Start of Page extract
CLEVELAND, OH (WOIO) - A new law will quantify attacks by students on teachers, something not required in Ohio until now.
We reported earlier this year on a simple question: are there more attacks on teachers, or because of cell phone cameras are we just seeing more of them. The answer was that officials just don't know.
The passage of Senate Bill 133, which was signed into law by Governor will address that. The bill's sponsor is Senator Frank LaRose, who worked with teachers to get something done.
One of them was Pam Hinton who suffered severe spinal injuries after being attacked in Barberton.
"She just stood up, started punching me, pulled my hair out and backed me up against a table," Hinton said.
Her injuries required surgery. It motivated her to get something done.
Now it has happened. Currently in Ohio's Educational Management Information System truancy is reported, as are graduation rates, suspensions , student to student violence, but not violence against teachers.
"What this bill would require is when they report that violent incident that we want to know it was against a teacher a non-teaching staff or another student," LaRose said.
The bill would require the reporting for two years. After that the data will be collected to see the size of the problem, and what can be done to address it. LaRose's bottom line is simple, protect teachers and others working with young people but as importantly intervene with young people who need to learn other ways to deal with frustration and problems with violence.
"These young Ohioans that are causing violence in their classrooms, they need help, because that's a pattern that will likely continue on
into their adult lives. My guess is that these are individuals that could end up interacting with the criminal justice system and we don't want to see that," LaRose said.
Governor Kasich has signed the law. It is just a start but an important one as quantifying any problem is the start of a solution. Cleveland 19 will track the data that is reported to the state district by district and let you know how your district shapes up.
End of Page extract
» Requirement: In the article on Ohio's Senate Bill 133, for how long does the bill require the reporting? The rows below this article come from a separate, unrelated source.
Start of Record extracts
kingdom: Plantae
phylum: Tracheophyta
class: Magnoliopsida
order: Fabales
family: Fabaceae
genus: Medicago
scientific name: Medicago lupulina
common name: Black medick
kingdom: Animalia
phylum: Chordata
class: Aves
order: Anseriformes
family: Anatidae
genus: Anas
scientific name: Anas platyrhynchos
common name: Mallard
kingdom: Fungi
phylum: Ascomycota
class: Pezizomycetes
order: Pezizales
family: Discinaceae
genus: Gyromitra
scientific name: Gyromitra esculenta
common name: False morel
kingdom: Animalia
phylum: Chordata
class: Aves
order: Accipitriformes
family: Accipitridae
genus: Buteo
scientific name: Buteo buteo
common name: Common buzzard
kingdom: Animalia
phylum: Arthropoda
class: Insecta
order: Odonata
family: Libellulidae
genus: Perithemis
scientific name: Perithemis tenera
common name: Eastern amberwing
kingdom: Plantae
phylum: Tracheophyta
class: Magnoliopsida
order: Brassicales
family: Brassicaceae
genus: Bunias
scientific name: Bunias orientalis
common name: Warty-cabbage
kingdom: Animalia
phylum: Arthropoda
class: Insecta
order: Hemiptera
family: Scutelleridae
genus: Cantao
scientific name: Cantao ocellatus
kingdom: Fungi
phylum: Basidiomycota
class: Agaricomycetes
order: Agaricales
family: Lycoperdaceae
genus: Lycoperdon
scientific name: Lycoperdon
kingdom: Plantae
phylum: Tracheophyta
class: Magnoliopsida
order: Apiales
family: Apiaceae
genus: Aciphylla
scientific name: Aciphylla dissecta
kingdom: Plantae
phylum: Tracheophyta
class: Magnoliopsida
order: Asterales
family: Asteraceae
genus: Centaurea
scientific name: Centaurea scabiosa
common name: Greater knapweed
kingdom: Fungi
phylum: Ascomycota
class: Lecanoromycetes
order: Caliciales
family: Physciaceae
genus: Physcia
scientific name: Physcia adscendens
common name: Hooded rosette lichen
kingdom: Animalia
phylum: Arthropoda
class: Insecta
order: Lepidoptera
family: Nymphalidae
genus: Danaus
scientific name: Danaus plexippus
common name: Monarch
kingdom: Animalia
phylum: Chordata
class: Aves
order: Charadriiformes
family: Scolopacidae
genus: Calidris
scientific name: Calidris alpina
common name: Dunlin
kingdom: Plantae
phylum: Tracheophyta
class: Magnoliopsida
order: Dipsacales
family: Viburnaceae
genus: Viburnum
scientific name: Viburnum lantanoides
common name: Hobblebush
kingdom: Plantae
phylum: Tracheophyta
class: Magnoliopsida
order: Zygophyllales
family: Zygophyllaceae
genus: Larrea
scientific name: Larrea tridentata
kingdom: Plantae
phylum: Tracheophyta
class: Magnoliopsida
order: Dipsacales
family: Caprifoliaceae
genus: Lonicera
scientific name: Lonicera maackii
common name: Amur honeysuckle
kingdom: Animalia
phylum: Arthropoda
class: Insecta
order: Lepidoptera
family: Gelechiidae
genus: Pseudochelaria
End of Record extracts
» Exercise response: Two years.